Filter the material below down to the lines containing the word "worn".
___ Entries shown
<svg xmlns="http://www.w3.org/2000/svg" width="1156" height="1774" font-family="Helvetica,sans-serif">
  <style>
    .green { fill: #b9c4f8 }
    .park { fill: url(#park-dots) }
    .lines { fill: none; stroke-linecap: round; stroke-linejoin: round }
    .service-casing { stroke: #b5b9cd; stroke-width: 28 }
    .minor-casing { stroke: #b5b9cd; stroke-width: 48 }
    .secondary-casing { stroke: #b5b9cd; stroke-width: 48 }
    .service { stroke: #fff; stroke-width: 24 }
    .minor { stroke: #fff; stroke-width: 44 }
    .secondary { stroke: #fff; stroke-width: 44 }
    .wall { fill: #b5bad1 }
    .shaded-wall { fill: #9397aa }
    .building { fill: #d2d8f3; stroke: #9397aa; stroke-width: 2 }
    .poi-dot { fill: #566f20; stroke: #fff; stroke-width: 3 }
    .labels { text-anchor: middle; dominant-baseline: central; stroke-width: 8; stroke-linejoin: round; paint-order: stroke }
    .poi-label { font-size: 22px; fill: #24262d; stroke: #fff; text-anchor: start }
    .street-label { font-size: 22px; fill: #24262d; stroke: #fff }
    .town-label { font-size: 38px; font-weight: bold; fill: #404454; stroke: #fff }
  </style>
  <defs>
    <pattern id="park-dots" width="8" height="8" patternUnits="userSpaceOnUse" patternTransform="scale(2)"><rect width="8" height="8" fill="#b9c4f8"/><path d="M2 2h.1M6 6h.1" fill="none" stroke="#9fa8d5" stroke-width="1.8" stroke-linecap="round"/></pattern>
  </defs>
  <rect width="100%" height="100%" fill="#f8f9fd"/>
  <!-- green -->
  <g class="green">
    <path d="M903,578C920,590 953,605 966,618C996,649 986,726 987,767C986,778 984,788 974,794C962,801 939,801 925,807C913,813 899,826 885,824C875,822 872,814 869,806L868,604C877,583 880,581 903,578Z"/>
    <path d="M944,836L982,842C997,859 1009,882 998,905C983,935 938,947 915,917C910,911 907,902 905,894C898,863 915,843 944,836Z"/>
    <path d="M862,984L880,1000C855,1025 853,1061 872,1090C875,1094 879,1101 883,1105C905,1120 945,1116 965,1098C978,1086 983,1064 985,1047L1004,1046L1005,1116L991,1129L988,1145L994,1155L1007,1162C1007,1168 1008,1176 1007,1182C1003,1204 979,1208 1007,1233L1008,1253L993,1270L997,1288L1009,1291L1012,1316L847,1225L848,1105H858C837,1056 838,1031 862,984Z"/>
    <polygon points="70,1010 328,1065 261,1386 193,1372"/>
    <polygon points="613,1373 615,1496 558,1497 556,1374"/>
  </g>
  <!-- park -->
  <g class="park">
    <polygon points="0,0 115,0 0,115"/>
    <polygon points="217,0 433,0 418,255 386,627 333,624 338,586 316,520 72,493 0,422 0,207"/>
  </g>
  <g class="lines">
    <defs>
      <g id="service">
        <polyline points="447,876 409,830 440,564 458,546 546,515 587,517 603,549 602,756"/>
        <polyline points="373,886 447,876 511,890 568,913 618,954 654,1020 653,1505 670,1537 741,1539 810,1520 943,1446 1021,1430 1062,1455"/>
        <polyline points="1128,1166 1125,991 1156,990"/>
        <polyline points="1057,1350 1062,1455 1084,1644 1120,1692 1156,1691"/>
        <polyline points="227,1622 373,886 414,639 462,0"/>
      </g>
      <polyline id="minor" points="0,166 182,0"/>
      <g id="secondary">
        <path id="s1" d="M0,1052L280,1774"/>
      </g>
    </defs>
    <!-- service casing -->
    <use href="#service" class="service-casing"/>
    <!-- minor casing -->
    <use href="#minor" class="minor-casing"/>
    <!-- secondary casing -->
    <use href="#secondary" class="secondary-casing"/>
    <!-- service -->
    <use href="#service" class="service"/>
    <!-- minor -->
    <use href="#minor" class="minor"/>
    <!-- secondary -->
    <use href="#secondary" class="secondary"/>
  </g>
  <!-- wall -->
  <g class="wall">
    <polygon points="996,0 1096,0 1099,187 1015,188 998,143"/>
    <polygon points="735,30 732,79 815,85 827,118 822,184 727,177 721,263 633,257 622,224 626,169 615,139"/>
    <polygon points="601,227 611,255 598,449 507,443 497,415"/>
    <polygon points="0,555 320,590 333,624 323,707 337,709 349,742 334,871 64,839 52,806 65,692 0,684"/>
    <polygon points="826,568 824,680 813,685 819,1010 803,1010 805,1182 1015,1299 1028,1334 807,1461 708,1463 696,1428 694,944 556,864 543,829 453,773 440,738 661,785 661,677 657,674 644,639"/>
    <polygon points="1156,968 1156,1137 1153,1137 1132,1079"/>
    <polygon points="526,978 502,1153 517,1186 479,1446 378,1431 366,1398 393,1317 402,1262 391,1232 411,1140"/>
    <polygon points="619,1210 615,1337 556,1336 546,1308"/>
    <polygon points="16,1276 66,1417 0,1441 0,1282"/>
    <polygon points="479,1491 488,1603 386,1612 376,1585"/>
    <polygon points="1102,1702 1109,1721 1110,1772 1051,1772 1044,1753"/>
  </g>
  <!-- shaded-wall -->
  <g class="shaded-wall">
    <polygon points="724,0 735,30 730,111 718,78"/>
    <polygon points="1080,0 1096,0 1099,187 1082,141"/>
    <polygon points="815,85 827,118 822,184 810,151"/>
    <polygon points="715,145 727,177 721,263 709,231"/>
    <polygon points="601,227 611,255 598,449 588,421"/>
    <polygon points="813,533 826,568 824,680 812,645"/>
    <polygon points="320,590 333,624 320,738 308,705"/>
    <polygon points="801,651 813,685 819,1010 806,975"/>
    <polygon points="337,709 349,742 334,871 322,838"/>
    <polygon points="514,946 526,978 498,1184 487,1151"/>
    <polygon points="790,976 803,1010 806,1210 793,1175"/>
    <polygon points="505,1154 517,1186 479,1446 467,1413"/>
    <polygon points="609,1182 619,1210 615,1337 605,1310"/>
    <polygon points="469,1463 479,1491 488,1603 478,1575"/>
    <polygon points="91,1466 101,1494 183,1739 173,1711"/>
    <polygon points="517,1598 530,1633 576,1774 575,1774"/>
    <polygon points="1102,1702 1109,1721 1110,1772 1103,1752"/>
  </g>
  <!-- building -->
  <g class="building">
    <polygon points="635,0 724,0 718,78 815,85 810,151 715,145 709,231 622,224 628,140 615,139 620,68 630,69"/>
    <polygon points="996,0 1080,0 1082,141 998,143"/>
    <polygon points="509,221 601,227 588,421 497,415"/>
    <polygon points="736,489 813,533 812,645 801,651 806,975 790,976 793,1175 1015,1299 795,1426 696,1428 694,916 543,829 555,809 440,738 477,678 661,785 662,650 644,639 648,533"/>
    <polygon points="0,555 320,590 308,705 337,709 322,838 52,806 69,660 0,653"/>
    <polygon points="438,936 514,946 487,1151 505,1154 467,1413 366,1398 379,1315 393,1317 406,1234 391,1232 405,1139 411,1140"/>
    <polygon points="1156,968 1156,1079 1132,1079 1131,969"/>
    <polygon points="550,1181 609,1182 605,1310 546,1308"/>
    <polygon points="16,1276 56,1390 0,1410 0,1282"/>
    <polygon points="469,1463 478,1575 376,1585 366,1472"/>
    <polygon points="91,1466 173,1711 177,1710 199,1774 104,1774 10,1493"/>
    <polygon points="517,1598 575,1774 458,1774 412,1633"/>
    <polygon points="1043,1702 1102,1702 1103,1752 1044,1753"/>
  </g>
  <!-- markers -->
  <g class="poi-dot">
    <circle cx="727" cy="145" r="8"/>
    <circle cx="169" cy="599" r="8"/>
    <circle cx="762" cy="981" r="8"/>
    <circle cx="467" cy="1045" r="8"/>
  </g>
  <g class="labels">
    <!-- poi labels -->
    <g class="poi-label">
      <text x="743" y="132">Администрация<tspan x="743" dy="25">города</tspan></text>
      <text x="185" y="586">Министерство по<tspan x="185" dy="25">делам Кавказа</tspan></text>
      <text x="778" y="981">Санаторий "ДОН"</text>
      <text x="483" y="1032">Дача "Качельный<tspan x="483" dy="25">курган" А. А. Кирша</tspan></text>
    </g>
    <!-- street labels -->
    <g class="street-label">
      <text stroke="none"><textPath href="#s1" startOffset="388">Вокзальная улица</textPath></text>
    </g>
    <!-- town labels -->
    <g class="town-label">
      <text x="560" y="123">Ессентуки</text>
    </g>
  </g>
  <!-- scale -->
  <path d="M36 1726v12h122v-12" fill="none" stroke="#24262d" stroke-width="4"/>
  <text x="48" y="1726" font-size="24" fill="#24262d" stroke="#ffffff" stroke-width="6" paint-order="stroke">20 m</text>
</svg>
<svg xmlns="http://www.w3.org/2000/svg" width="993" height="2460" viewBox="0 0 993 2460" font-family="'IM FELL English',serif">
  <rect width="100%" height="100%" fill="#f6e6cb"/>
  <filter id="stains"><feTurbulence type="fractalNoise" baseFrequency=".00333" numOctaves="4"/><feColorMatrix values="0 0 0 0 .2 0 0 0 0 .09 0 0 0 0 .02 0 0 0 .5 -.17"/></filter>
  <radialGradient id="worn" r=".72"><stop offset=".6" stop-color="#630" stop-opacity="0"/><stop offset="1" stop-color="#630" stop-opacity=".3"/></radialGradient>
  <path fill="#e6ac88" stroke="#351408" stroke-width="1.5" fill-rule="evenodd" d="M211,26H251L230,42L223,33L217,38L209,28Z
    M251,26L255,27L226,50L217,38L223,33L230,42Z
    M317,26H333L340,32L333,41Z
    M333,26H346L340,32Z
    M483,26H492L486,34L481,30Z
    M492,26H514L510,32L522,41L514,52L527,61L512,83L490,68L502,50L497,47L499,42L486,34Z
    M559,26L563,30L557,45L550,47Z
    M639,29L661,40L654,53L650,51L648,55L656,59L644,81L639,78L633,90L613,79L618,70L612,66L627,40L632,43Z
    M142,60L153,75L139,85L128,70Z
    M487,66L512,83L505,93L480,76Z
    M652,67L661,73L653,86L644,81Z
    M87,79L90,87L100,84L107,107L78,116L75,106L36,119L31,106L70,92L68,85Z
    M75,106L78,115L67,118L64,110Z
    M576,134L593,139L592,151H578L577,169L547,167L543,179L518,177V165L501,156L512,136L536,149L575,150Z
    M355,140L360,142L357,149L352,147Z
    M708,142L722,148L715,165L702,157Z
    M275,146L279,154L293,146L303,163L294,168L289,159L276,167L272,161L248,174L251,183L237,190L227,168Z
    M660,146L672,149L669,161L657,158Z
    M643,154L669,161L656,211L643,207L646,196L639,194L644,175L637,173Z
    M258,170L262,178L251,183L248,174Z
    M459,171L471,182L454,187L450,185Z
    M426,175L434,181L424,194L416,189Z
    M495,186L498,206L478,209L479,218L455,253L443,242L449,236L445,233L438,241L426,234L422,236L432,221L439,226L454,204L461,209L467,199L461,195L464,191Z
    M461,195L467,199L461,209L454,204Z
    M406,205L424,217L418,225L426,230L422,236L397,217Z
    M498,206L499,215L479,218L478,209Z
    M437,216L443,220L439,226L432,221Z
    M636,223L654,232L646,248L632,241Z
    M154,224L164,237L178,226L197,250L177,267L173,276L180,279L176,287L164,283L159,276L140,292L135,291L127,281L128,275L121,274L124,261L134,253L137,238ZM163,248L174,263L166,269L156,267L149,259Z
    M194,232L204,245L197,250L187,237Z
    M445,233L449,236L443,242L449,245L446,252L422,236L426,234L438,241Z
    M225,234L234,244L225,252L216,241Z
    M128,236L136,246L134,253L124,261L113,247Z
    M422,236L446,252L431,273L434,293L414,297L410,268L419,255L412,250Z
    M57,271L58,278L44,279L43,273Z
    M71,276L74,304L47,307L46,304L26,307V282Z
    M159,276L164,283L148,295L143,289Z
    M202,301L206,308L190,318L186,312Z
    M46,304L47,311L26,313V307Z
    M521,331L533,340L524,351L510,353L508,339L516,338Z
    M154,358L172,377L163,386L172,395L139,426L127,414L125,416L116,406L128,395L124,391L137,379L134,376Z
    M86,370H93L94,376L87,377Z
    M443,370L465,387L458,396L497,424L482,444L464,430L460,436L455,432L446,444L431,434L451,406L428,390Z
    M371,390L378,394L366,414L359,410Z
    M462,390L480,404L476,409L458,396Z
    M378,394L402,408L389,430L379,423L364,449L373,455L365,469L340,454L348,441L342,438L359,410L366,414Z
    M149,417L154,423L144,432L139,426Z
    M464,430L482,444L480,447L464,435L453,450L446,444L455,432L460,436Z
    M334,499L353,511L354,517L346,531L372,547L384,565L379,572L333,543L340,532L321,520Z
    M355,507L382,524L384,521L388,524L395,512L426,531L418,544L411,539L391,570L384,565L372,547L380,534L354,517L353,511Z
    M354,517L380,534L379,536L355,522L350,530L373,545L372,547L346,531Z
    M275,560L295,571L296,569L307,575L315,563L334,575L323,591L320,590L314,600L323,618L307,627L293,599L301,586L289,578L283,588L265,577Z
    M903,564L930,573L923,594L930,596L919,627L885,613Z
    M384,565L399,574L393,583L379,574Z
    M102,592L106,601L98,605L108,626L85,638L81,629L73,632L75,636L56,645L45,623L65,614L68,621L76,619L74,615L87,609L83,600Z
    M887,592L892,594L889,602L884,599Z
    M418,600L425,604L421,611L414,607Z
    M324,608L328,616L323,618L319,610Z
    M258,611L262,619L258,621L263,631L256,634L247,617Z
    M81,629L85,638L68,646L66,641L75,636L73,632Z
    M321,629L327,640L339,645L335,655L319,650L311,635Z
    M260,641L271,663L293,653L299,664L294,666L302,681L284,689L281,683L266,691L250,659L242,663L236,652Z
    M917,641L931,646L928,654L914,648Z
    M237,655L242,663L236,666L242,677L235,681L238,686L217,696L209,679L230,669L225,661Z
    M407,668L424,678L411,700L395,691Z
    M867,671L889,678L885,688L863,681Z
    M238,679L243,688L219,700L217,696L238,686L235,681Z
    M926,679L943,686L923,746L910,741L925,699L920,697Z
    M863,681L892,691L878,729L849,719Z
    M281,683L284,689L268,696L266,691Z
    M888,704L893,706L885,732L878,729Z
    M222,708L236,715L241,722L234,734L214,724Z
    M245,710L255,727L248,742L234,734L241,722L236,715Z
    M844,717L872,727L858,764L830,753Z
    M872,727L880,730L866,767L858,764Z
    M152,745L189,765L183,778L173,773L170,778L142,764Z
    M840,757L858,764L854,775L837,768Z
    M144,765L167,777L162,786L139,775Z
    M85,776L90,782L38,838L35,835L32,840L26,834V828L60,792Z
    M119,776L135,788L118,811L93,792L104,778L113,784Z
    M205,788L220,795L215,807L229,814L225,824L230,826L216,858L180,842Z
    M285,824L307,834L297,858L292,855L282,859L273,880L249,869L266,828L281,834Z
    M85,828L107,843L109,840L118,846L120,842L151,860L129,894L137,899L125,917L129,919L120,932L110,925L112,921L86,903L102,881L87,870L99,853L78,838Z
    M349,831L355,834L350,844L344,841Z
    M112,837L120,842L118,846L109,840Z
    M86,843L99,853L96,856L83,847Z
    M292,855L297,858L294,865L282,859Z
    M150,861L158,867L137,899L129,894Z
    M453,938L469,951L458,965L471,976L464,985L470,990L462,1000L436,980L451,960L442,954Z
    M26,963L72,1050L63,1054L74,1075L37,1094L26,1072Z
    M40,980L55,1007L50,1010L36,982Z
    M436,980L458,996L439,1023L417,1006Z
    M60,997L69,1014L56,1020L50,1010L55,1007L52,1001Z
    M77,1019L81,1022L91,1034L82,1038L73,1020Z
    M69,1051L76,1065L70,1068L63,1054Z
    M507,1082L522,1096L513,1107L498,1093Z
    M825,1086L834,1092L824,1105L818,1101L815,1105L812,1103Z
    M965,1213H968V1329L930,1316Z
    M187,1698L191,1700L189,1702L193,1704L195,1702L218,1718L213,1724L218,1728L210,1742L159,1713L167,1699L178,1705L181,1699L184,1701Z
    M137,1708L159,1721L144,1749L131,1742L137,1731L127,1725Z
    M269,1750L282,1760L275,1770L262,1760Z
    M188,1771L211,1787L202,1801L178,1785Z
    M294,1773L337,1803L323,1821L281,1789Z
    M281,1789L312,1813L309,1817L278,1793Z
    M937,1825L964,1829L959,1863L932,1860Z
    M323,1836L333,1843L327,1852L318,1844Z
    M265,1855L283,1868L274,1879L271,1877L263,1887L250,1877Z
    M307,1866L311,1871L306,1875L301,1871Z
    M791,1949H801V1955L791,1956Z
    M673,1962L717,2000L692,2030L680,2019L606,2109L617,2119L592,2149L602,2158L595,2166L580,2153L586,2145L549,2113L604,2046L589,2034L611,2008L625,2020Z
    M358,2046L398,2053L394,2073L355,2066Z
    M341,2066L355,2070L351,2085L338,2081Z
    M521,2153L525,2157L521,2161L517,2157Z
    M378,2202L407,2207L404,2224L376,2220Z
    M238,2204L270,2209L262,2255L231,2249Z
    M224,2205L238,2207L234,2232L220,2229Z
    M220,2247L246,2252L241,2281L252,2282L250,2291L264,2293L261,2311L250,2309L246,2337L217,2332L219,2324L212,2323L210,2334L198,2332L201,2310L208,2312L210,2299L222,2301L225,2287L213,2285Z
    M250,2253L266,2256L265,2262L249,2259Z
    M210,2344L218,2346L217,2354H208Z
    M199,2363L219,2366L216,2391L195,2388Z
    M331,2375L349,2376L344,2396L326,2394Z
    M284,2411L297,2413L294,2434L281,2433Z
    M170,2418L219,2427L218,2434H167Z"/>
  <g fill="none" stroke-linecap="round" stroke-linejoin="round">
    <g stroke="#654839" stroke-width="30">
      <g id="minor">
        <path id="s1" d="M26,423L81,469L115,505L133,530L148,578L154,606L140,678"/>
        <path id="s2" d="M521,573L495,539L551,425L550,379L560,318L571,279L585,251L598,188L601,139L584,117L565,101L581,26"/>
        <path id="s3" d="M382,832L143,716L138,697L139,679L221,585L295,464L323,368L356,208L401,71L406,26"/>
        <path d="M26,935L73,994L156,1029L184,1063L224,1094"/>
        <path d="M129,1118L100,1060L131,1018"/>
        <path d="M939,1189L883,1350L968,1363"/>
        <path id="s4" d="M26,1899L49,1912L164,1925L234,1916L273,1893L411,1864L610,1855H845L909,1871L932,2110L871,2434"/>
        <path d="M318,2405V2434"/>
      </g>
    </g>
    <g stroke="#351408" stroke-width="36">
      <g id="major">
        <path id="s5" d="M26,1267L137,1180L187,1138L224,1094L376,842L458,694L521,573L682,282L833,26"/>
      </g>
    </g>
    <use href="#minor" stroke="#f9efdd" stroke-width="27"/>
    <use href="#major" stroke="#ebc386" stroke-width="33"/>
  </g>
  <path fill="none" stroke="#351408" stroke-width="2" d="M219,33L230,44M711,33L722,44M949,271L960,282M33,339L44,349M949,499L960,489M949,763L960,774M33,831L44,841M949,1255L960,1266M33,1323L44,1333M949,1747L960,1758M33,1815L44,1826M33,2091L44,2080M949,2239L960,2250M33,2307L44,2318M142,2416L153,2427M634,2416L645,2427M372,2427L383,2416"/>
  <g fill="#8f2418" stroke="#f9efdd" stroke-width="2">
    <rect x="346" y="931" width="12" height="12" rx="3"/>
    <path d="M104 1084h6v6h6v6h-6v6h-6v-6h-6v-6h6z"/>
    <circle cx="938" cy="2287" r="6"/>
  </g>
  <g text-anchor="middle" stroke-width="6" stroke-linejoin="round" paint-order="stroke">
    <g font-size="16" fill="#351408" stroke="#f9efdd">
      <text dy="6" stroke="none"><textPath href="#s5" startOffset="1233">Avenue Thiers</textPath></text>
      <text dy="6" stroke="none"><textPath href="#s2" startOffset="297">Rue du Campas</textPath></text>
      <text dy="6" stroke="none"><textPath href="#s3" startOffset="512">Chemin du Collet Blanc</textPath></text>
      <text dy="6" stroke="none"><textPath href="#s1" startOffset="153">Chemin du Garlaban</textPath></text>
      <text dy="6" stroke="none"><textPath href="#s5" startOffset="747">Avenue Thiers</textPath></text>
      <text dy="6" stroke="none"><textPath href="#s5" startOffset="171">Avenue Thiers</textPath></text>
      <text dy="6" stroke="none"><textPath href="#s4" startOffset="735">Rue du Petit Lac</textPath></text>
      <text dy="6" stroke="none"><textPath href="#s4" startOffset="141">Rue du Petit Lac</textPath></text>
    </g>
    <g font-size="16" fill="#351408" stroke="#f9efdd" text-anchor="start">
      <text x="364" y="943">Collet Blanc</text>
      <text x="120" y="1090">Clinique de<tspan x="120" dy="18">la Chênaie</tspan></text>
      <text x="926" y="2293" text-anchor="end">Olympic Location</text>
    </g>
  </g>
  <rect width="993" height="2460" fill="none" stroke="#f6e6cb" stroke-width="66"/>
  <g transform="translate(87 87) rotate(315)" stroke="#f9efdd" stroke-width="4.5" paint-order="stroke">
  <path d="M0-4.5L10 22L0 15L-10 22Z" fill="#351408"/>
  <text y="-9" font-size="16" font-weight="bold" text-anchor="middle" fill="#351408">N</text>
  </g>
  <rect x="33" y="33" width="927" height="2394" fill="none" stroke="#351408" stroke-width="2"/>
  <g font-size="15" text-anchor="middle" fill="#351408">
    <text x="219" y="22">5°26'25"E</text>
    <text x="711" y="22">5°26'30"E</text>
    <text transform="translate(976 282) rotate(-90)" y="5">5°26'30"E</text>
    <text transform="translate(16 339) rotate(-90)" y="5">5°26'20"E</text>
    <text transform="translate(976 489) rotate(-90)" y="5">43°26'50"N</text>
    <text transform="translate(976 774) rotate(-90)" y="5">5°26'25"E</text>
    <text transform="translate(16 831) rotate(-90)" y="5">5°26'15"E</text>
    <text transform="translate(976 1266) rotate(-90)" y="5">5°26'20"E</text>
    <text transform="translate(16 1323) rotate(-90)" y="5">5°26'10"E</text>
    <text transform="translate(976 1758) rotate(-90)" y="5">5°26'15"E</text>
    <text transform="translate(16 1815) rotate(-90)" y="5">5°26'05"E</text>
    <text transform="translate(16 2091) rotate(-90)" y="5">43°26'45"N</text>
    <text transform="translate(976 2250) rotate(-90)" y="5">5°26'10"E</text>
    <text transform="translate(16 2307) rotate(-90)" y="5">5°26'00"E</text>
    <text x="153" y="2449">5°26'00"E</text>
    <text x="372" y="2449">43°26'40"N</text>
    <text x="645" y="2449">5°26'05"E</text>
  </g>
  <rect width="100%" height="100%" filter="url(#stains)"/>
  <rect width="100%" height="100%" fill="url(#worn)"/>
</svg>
______
**Solution**
  <radialGradient id="worn" r=".72"><stop offset=".6" stop-color="#630" stop-opacity="0"/><stop offset="1" stop-color="#630" stop-opacity=".3"/></radialGradient>
  <rect width="100%" height="100%" fill="url(#worn)"/>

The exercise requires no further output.